My regular board is a 09-10 Ride DH2 159 with 10-11 Ride Optimo's. Got the 10-11 Rome Notch 162 and transferred over the Optimos. Home mountain is Snowbird, did Prez weekend on the Ride with not quite 2 feet each day, and then the weekend after with the epic snow on the Rome. This is my first ever powder specific board.
As it is a powder specific board, it does have some short comings:
- Small bumps on groomers, especially late in the day, require extra focus to handle.
- Heavily traveled cat tracks can be hard to speed check on due to the narrow tail.
- Jumps, especially on flat areas landing in soft snow, require a tail first landing, otherwise the nose will dive and over you go.
The great:
- Boards turns very fast, even if you have 3+ feet of snow on top of it. Great in moguled up chutes, trees, deep powder, etc.

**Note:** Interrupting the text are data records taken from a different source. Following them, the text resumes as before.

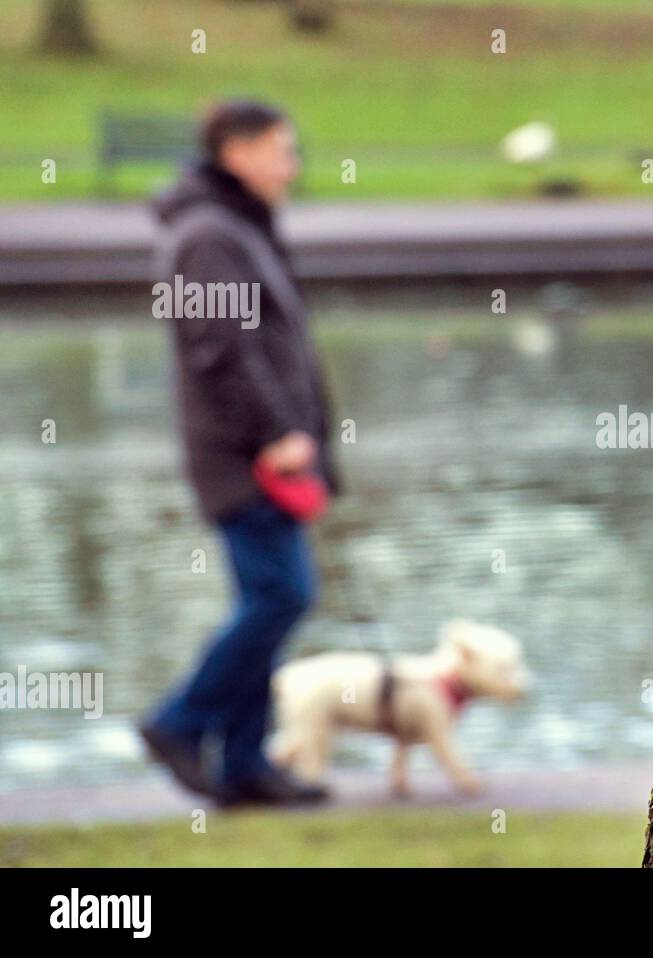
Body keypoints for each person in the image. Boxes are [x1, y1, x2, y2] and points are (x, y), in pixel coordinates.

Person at [139, 100, 339, 806]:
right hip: (246, 457)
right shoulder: (208, 237)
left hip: (269, 454)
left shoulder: (237, 228)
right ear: (238, 152)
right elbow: (221, 350)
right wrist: (275, 435)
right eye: (282, 151)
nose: (293, 167)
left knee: (270, 598)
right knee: (282, 595)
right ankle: (179, 722)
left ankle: (246, 765)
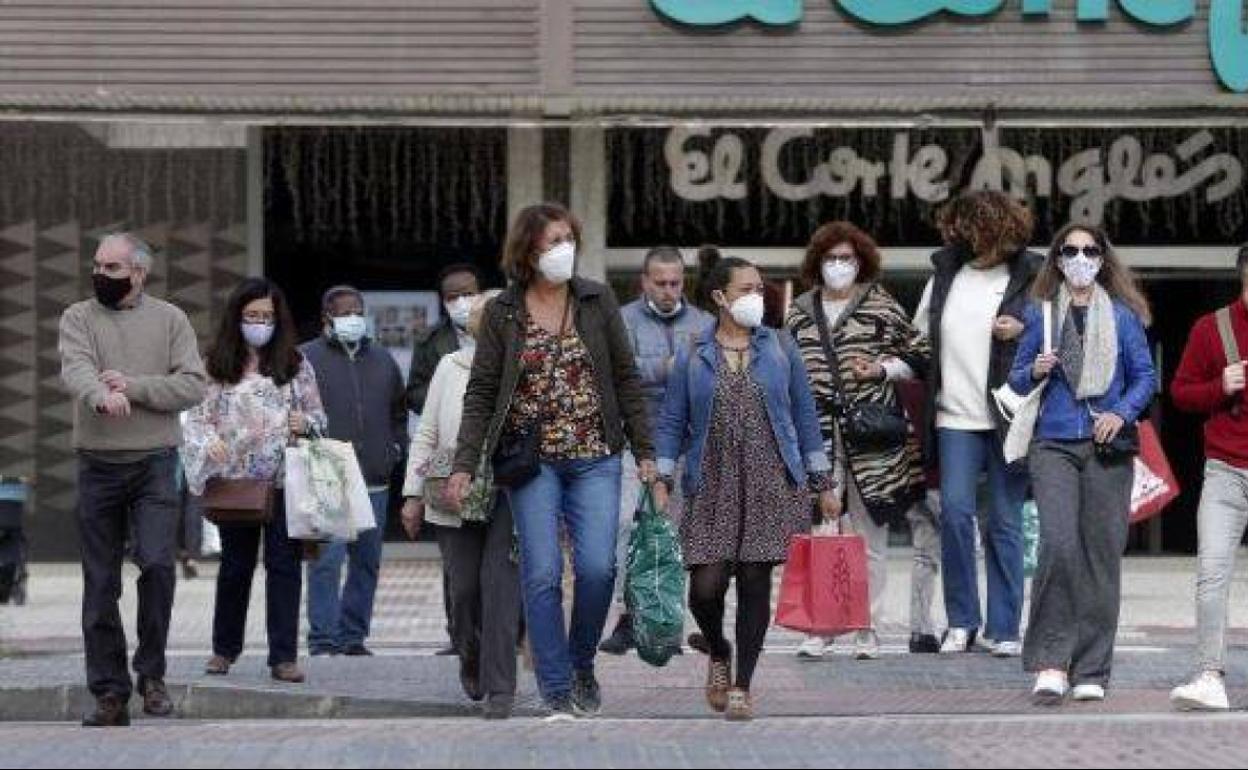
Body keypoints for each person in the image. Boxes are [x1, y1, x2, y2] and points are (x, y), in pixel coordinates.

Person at [445, 202, 655, 719]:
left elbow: (627, 378)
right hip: (531, 462)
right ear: (528, 253)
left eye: (568, 238)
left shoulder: (596, 298)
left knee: (598, 567)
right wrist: (464, 463)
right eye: (551, 242)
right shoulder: (502, 312)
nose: (563, 249)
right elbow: (483, 391)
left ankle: (581, 662)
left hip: (596, 456)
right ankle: (556, 685)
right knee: (539, 574)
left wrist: (646, 451)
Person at [656, 255, 837, 721]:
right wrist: (660, 475)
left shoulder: (780, 347)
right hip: (709, 480)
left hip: (770, 479)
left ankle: (742, 685)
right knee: (705, 588)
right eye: (746, 289)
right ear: (719, 297)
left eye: (760, 287)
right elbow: (673, 419)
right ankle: (718, 648)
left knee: (756, 582)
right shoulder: (692, 350)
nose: (757, 296)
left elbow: (805, 418)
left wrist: (822, 483)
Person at [58, 233, 208, 727]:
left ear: (139, 273)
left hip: (155, 464)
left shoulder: (171, 319)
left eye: (113, 267)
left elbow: (193, 384)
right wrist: (100, 393)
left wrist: (136, 387)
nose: (101, 274)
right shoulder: (79, 316)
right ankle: (109, 692)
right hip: (98, 464)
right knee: (100, 583)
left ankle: (152, 675)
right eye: (97, 265)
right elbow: (76, 368)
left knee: (159, 566)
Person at [1008, 224, 1155, 704]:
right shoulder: (1042, 314)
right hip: (1053, 443)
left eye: (1089, 250)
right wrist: (1034, 369)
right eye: (1069, 250)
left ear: (1102, 258)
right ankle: (1052, 662)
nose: (1079, 258)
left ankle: (1092, 667)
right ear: (1055, 259)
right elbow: (1015, 375)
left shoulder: (1123, 316)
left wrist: (1120, 413)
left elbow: (1144, 377)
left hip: (1106, 446)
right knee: (1058, 545)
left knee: (1100, 556)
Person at [785, 221, 931, 661]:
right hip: (817, 436)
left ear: (861, 261)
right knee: (823, 531)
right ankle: (823, 627)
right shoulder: (798, 313)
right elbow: (784, 371)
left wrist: (883, 370)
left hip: (872, 437)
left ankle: (866, 624)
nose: (839, 266)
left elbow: (919, 354)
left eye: (846, 258)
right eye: (831, 259)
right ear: (817, 263)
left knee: (869, 535)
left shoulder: (881, 306)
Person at [914, 190, 1042, 656]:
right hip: (954, 416)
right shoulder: (945, 275)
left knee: (1006, 522)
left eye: (975, 228)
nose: (966, 236)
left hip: (1009, 415)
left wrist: (1026, 328)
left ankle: (1005, 627)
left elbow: (1058, 331)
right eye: (961, 228)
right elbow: (918, 340)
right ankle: (963, 620)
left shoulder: (1029, 275)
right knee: (955, 513)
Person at [182, 278, 327, 686]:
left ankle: (283, 657)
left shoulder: (296, 364)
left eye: (266, 316)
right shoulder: (215, 364)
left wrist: (308, 423)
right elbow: (195, 419)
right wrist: (208, 444)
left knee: (284, 567)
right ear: (236, 317)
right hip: (235, 482)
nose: (260, 323)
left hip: (285, 481)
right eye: (252, 316)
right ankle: (223, 649)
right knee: (235, 567)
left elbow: (320, 417)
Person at [400, 290, 522, 720]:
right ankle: (469, 654)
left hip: (509, 492)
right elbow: (427, 432)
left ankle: (500, 688)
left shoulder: (524, 365)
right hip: (452, 492)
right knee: (465, 588)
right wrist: (412, 494)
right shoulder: (449, 367)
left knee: (502, 588)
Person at [599, 246, 712, 656]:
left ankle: (664, 618)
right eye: (660, 283)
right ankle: (628, 616)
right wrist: (665, 368)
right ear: (644, 281)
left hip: (686, 446)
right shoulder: (622, 319)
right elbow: (614, 372)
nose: (668, 290)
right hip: (636, 444)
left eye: (676, 283)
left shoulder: (704, 322)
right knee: (629, 529)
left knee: (673, 535)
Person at [302, 286, 409, 657]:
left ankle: (352, 637)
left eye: (358, 311)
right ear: (326, 319)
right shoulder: (305, 359)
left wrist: (395, 449)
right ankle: (323, 638)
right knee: (326, 562)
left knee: (367, 562)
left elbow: (399, 411)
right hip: (328, 474)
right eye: (345, 312)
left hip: (375, 477)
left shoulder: (382, 359)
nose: (353, 318)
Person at [1170, 243, 1248, 712]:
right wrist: (1221, 386)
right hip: (1224, 471)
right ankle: (1208, 675)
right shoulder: (1211, 328)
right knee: (1212, 574)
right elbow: (1180, 393)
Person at [406, 263, 483, 657]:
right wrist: (443, 395)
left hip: (491, 470)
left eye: (467, 293)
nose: (461, 302)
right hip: (445, 460)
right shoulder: (433, 342)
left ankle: (499, 636)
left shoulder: (500, 334)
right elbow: (415, 390)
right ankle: (460, 635)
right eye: (453, 297)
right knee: (456, 561)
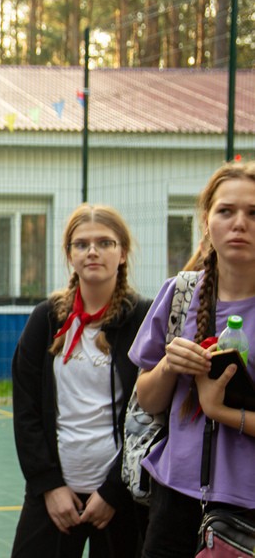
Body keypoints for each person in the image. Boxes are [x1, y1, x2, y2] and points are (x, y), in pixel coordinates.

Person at [11, 203, 152, 557]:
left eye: (105, 243)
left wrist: (114, 491)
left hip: (119, 497)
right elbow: (26, 409)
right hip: (56, 495)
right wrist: (49, 485)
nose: (93, 251)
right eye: (81, 244)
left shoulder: (143, 318)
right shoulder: (46, 319)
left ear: (122, 253)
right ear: (69, 255)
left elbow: (151, 417)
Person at [130, 161, 255, 558]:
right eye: (226, 211)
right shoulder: (180, 293)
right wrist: (169, 365)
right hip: (174, 496)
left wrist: (218, 410)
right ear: (206, 222)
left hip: (246, 505)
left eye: (254, 213)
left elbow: (215, 408)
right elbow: (147, 401)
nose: (239, 224)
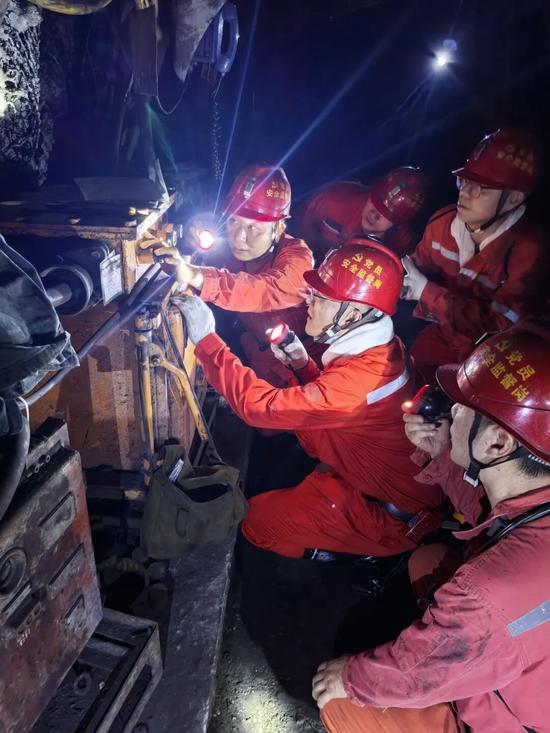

- Float is just insane. Makes carving powder so much more effortless.
- Rear leg burn is almost completely a thing of the past. On Prez weekend I got bad leg burn after 3 hours. Weekend afterward on this board, was able to do two 6 hour days, with the rear leg no worse off than the front leg.
- Nose dive is nearly non existent. I tried even leaning forward on flat areas with knee deep powder. You can feel the board fight to bring the nose up.
A word about setup. The default stance is very far back, almost like you are about to sit down. I had to move the front binding forward one notch from default to help out.
Bottom line, if you live near resorts that get big storms, get a powder board. Did great for me in Utah snow, would imagine even better for Sierra cement style snow.